Maybe the NHL has it right by allowing teams to have a beer league goalie serve this position. After all, spending any amount of payroll on a player that will most likely never play is a little crazy, right? 

But then a game transpires in the way that Saturday’s game did. 

The EBUG that night was David Ayres, a 42-year-old ice arena maintenance man/Zamboni driver and kidney transplant survivor, who so happens to be a diehard Leafs fan. When Mrazek went down, Ayres got the unthinkable text to get in the game, so several minutes later, out he came onto the Scotiabank Arena ice, sporting a Toronto Marlies mask, coordinated blue and white gear, and… a white jersey that said “Canes” diagonally across the chest. It’s been widely reported that Ayres was even wearing a Leafs t-shirt under his equipment when he first entered the game, but was later implored by his temporary team to swap that out for a Hurricanes shirt. 

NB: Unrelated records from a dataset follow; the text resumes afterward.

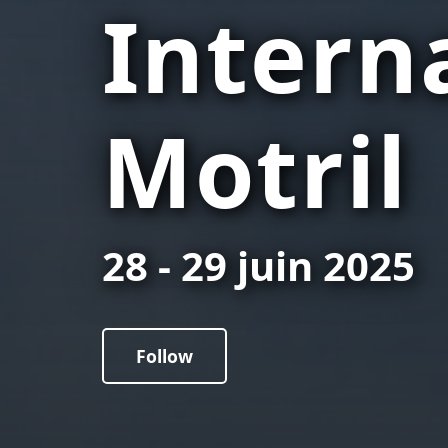
Intern
Motril
28 - 29 juin 2025
Follow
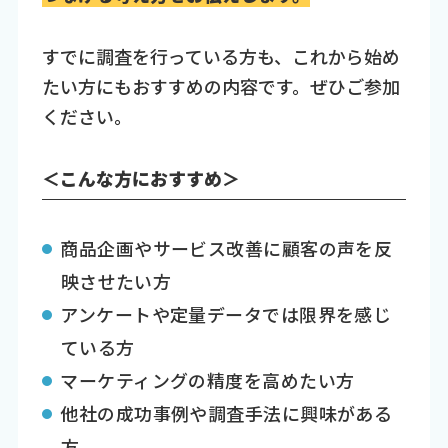
すでに調査を行っている方も、これから始め
たい方にもおすすめの内容です。ぜひご参加
ください。
＜こんな方におすすめ＞
商品企画やサービス改善に顧客の声を反
映させたい方
アンケートや定量データでは限界を感じ
ている方
マーケティングの精度を高めたい方
他社の成功事例や調査手法に興味がある
方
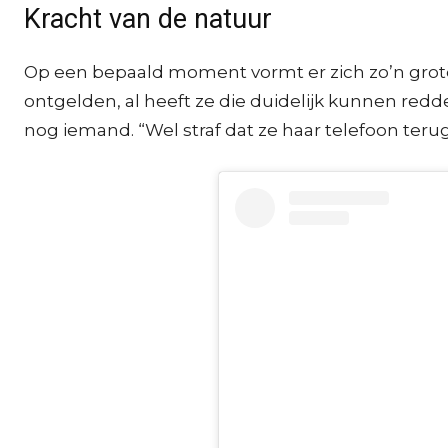
Kracht van de natuur
Op een bepaald moment vormt er zich zo’n grote 
ontgelden, al heeft ze die duidelijk kunnen redd
nog iemand. “Wel straf dat ze haar telefoon terug 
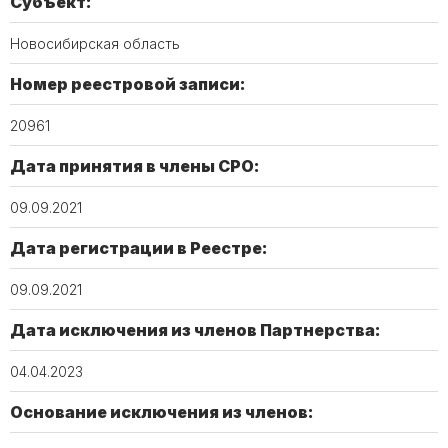
Субъект:
Новосибирская область
Номер реестровой записи:
20961
Дата принятия в члены СРО:
09.09.2021
Дата регистрации в Реестре:
09.09.2021
Дата исключения из членов Партнерства:
04.04.2023
Основание исключения из членов:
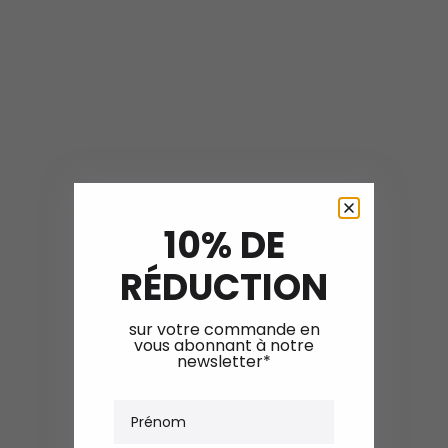
10% DE
RÉDUCTION
sur votre commande en
vous abonnant à notre
newsletter*
Prénom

Ayres ended up playing almost half the game against his favorite team, making eight of ten saves to become the first emergency goalie to officially get credited with a win, and was named the first star of the game. He also made history as the oldest goaltender to win his NHL debut. Now the Hurricanes are selling his shirsey, and he’s making royalties off of it and working with the team to donate proceeds to a kidney foundation.

I mean, it’s all pretty incredible, and you’d be hard-pressed to find a better sports story in recent memory. 

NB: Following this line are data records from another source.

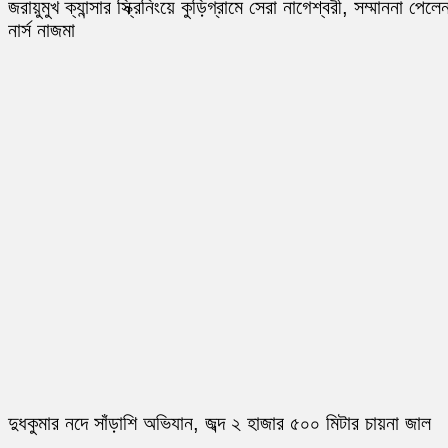
জরায়ুমুখ ক্যান্সার স্ক্রিনিংয়ে কুড়িগ্রামে সেরা নাগেশ্বরী, সম্মাননা পেলে
নার্স নাজমা
দুধকুমার নদে সাঁড়াশি অভিযান, জব্দ ২ হাজার ৫০০ মিটার চায়না জাল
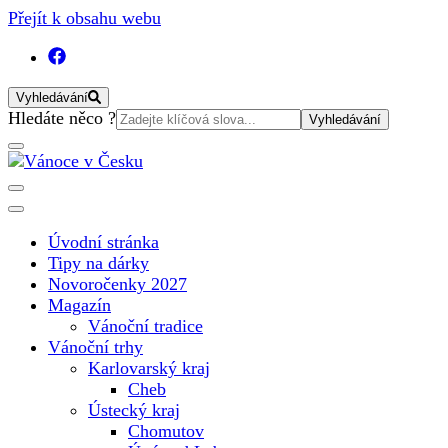
Přejít k obsahu webu
Vyhledávání
Vyhledat:
Hledáte něco ?
Vánoční internetový magazín pro rok 2025. Magazín, tipy, vá
Vánoce v Česku
Úvodní stránka
Tipy na dárky
Novoročenky 2027
Magazín
Vánoční tradice
Vánoční trhy
Karlovarský kraj
Cheb
Ústecký kraj
Chomutov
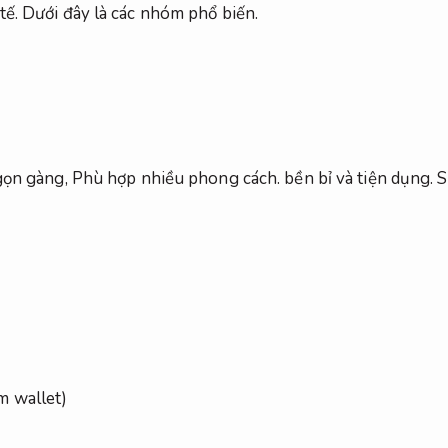
tế.
Dưới đây là các nhóm phổ biến.
gọn gàng,
Phù hợp nhiều phong cách.
bền bỉ và tiện dụng.
S
m wallet)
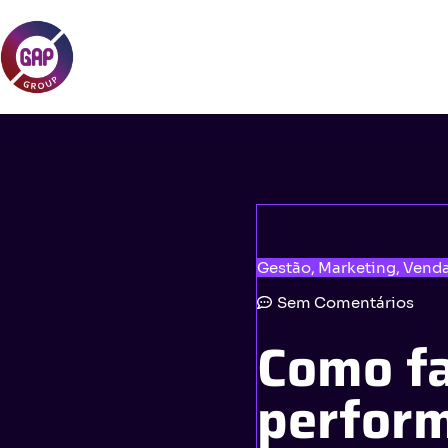
Gestão
,
Marketing
,
Vend
Sem Comentários
Como f
perfor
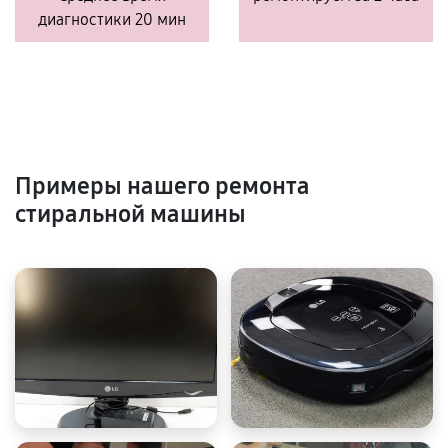
диагностики 20 мин
Примеры нашего ремонта
стиральной машины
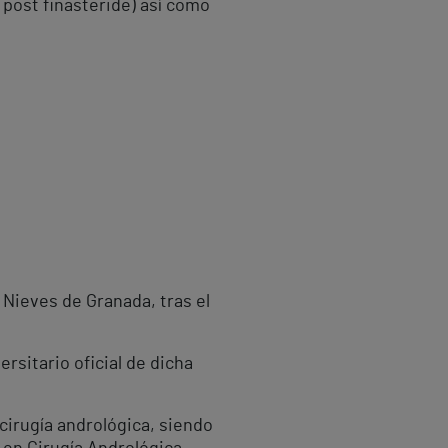
post finasteride) así como
 Nieves de Granada, tras el
rsitario oficial de dicha
 cirugía andrológica, siendo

As I was watching it, though—and don’t get me wrong here, I loved every moment of it—I couldn’t help thinking, Isn’t there anybody more qualified that they can get for this? This is awesome and all, and I’m really happy for this guy, but Jesus, this is in Toronto! Wouldn’t quality emergency goalies grow on trees in Toronto? 

Brian Burke brashly agreed with my sentiments on his Sportsnet “To The Point” segment, although his proposed solution of the NHL setting quality standards for EBUG’s, but not really changing the system, is a bit flawed.

The issue with Burke’s plan is that in markets where hockey still isn’t all that mainstream, how are they going to find high-level goalies that will just hang around all the time without getting even reasonably compensated? I also don’t think this event was “embarrassing” for the NHL, as Burke called it, but I do think it’s something that needs to be addressed. After all, this is the second time in three years that the emergency goalie has been thrust into NHL action, with then 36-year-old accountant, Scott Foster, the unexpected savior for the Blackhawks in 2018.

Both EBUG situations were great stories with great endings, but what the hell? This is the best hockey league in the world, and in any other major sports league that makes billions in revenue, when was the last time you heard of an accountant or maintenance worker subbing into an actual game? 

My argument is a bit more aggressive than Burke’s, in that the emergency goalie should be more like a third-stringer that is paid by each individual team, travels with that team, and fills in in practices as needed. My vision for the EBUG is akin to the bullpen catcher in baseball, somebody who played at a high level, but realized at some point that he or she wasn’t going to make it and no longer has the drive to make it to the highest echelons of the sport. Give that netminder a $30K salary for the six-month regular season, and maybe a $5,000 bonus per month, should the team progress through postseason rounds. In exchange, get a full-season commitment from that goalie to do whatever the team needs. 

This version of the EBUG would not require teams to use a roster spot for a third goalie or even count it as an NHL or AHL contract, yet each club would have a vested interest to find the right fit for the position. I believe quality goalies would flock to NHL cities for the opportunity to join a team in this capacity, even for that small of a salary. In turn, it would give each team a netminder who actually can play in a pinch and doesn’t completely shock the sports world by being called upon.

Or, we can just continue with this current setup, and perhaps you’ll see me in the goalcrease for the Crapweasels in a couple years.